When people helped her out of the water, Lezama was only partially conscious. After emergency treatment in the hospital in Ahuas, she was sent to the hospital in La Ceiba. She was recovering in Ahuas when the delegation visited the region.

Fourteen-year-old Hasked Brooks Wood; 21-year-old father of two Emerson Martinez Henriquez; 28-year-old pregnant mother of two Juana Jackson Ambrocio; and 48-year-old pregnant mother of six Candelaria Pratt died as a result of their gunshot wounds. All four were indigenous Miskitu residents of communities in the region.

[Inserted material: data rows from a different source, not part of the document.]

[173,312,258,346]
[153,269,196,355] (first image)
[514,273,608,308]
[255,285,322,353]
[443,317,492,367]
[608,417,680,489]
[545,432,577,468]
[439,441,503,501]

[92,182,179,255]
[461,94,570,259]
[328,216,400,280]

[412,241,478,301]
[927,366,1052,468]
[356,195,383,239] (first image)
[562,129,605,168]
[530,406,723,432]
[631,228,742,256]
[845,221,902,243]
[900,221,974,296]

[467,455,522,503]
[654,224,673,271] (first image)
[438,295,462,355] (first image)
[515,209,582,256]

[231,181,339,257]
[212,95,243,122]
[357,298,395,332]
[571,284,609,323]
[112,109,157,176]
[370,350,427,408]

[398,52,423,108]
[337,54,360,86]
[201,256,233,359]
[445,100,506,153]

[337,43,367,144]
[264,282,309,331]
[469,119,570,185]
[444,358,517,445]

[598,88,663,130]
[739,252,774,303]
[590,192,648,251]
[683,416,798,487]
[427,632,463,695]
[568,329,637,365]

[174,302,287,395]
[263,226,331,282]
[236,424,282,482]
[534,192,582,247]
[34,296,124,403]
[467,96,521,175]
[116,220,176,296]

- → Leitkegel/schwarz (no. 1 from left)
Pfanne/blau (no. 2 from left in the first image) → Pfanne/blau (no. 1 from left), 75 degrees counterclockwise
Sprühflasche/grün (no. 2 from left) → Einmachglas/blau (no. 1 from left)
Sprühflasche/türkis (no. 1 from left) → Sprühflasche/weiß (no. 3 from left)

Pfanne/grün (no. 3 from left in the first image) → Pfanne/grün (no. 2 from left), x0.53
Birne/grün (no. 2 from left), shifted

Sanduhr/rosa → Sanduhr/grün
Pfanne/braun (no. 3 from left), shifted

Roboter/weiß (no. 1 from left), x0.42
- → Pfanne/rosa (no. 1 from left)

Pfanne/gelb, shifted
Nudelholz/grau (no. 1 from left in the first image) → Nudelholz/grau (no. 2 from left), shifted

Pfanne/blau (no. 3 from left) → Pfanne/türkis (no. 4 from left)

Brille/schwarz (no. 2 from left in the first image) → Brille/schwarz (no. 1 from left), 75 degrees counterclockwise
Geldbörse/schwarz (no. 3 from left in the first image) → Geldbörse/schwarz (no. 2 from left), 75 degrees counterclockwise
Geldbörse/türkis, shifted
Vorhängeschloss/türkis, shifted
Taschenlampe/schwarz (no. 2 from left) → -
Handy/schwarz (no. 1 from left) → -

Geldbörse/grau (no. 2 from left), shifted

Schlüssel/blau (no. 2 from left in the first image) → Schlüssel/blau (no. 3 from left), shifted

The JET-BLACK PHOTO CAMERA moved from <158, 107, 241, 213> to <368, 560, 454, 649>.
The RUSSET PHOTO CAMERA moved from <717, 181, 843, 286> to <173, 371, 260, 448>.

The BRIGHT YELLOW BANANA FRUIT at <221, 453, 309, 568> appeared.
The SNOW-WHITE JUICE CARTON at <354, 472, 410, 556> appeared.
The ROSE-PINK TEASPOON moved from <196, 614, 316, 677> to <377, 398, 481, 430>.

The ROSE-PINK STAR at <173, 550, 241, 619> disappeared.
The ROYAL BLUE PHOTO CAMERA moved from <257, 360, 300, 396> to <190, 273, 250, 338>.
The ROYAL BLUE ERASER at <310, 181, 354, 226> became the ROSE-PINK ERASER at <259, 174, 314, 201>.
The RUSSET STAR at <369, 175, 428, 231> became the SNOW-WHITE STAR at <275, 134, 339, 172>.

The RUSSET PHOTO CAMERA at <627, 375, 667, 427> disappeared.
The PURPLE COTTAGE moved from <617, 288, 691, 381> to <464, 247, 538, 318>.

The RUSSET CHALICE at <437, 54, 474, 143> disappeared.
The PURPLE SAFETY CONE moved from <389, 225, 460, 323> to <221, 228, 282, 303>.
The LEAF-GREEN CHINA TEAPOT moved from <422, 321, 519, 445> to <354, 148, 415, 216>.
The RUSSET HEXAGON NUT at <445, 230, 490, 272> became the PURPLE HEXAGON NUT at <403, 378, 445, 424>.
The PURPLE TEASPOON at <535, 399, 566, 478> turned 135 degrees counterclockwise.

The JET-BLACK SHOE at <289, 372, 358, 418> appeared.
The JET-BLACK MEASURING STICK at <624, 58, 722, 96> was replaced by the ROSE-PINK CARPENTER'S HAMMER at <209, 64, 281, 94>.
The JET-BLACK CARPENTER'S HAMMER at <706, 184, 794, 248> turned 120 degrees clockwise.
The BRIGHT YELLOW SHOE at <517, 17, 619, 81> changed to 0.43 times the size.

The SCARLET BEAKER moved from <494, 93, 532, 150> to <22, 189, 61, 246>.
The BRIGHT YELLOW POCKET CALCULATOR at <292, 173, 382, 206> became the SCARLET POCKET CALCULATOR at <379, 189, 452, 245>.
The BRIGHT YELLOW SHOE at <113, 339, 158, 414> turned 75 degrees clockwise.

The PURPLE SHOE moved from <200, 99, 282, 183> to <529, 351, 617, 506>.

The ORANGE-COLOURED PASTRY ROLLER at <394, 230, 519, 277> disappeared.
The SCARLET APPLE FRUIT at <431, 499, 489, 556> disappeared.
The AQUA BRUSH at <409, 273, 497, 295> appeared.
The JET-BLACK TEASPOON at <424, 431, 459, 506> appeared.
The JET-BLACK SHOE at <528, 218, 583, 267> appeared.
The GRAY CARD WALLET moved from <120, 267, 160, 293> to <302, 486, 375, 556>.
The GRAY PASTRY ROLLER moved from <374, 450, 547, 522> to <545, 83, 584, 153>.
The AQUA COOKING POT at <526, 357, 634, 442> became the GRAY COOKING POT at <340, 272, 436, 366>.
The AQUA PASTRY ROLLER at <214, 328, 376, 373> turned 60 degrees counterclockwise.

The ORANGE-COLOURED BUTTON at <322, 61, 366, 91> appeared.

The local residents who were wounded on May 11 had just begun to recover and families of the victims were mourning the loved ones they lost when militarization continued to increase in the Moskitia. Weeks before the second DEA killing in Brus Laguna on June 22, residents reported the arrival of English-speaking uniformed personnel armed with high-caliber weapons, including snipers stationed at a strategic point in the community of Brus Lagua. Community members have said that the snipers in a tower point their weapons down at residents as they walk by on the dirt roads.

Out in the remote Moskitia, the night navigation lights from the new US military base installed in the Caratasca Lagoon reflect off the water and can be seen from the shore of Puerto Lempira, roughly 20 minutes away by boat. But regarding questions of foreign involvement in anti-narcotic operations in Honduras and the motives behind the increasing militarization of the Moskitia, the truth remains in the dark.

*This individual’s name has been changed for safety reasons because it has not appeared in press or other written reports. Authorities registered everyone present at the landing after the May 11 incident, noting their names.